**Görev Ayrıntıları:** Aşağıdaki Yargıtay kararının "YARGITAY KARARI" sözleriyle başlayıp "sebeplerine göre incelendi." sözlerine kadar devam eden kısmını hiçbir değişiklik yapmadan aktarınız.

━━━━━ Belge Alıntısı

Yargıtay Kararı 10. Ceza Dairesi 2020/650 E. 2021/873 K. 22.01.2021 T.

YARGITAY KARARI
DAİRE : 10. Ceza Dairesi
ESAS NO : 2020/650
KARAR NO : 2021/873
KARAR TARİHİ : 22.01.2021

Mahkeme : ANKARA Bölge Adliye Mahkemesi 3. Ceza Dairesi
Suç : Uyuşturucu madde ticareti yapma
Hükümler : 1- İlk derece mahkûmiyet: Ankara 9. Ağır Ceza Mahkemesi 21.01.2019 gün ve 2018/519 esas 2019/20 karar
2- İstinaf talebinin düzeltilerek esastan reddi: Ankara Bölge Adliye Mahkemesi 3. Ceza Dairesi 02/05/2019 gün ve 2019/852 esas 2019/646 karar

Bölge Adliye Mahkemesince verilen hüküm temyiz edenin sıfatı, başvurusunun süresi, kararın niteliği ve temyiz sebeplerine göre incelendi.

━━━━━━━━━━
━━━━━ Sağlanan Veriler

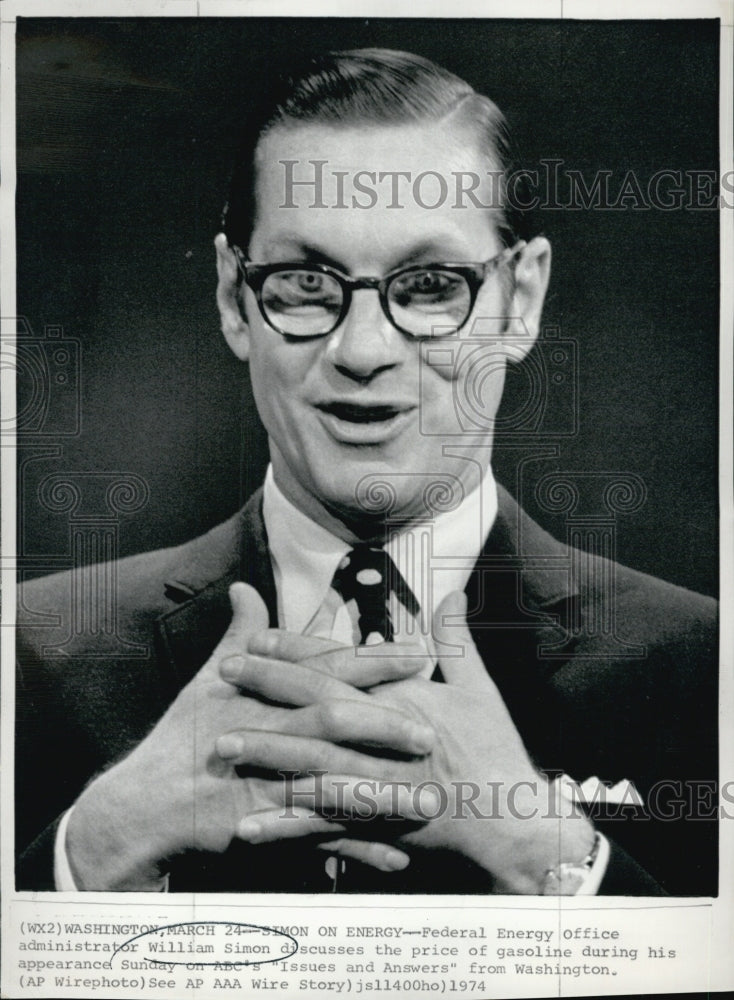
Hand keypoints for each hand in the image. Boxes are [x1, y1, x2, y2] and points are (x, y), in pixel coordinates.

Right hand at [64, 584, 435, 889]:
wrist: (147, 800)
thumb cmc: (184, 734)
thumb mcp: (208, 678)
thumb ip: (238, 632)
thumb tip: (244, 588)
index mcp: (265, 693)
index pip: (326, 669)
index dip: (373, 662)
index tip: (419, 654)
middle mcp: (270, 732)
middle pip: (334, 722)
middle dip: (386, 725)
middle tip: (432, 733)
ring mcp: (268, 780)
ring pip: (335, 784)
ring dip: (385, 796)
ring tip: (431, 802)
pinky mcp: (267, 823)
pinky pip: (322, 838)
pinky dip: (359, 850)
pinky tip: (398, 858)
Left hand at [221, 591, 595, 892]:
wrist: (513, 820)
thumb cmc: (495, 750)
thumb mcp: (479, 688)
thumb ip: (457, 641)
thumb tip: (451, 593)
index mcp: (402, 700)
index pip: (341, 667)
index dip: (297, 649)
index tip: (257, 635)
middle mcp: (382, 737)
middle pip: (316, 707)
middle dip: (267, 687)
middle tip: (222, 671)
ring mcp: (377, 782)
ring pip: (311, 764)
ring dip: (266, 753)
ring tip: (222, 745)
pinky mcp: (374, 824)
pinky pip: (323, 827)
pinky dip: (286, 827)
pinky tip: (249, 827)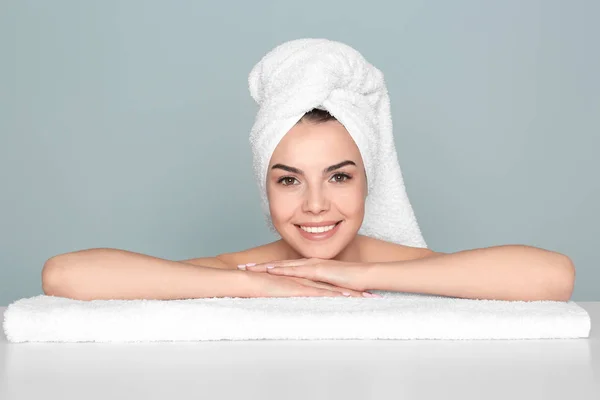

━━━━━━━━━━

**Yanıt Bölümü:**
YARGITAY KARARI
DAİRE : 10. Ceza Dairesi
ESAS NO : 2020/650
KARAR NO : 2021/873
KARAR TARİHİ : 22.01.2021

Mahkeme : ANKARA Bölge Adliye Mahkemesi 3. Ceza Dairesi
Suç : Uyuşturucu madde ticareti yapma
Hükümler : 1- İlk derece mahkûmiyet: Ankara 9. Ağır Ceza Mahkemesi 21.01.2019 gün ve 2018/519 esas 2019/20 karar
2- İstinaf talebinin düzeltilerek esastan reddi: Ankara Bölge Adliye Mahkemesi 3. Ceza Dairesi 02/05/2019 gün ve 2019/852 esas 2019/646 karar

Bölge Adliye Mahkemesince verilen hüküm temyiz edenin sıfatı, başvurusunun süresi, kararın niteliği ve temyiz sebeplerine göre incelendi.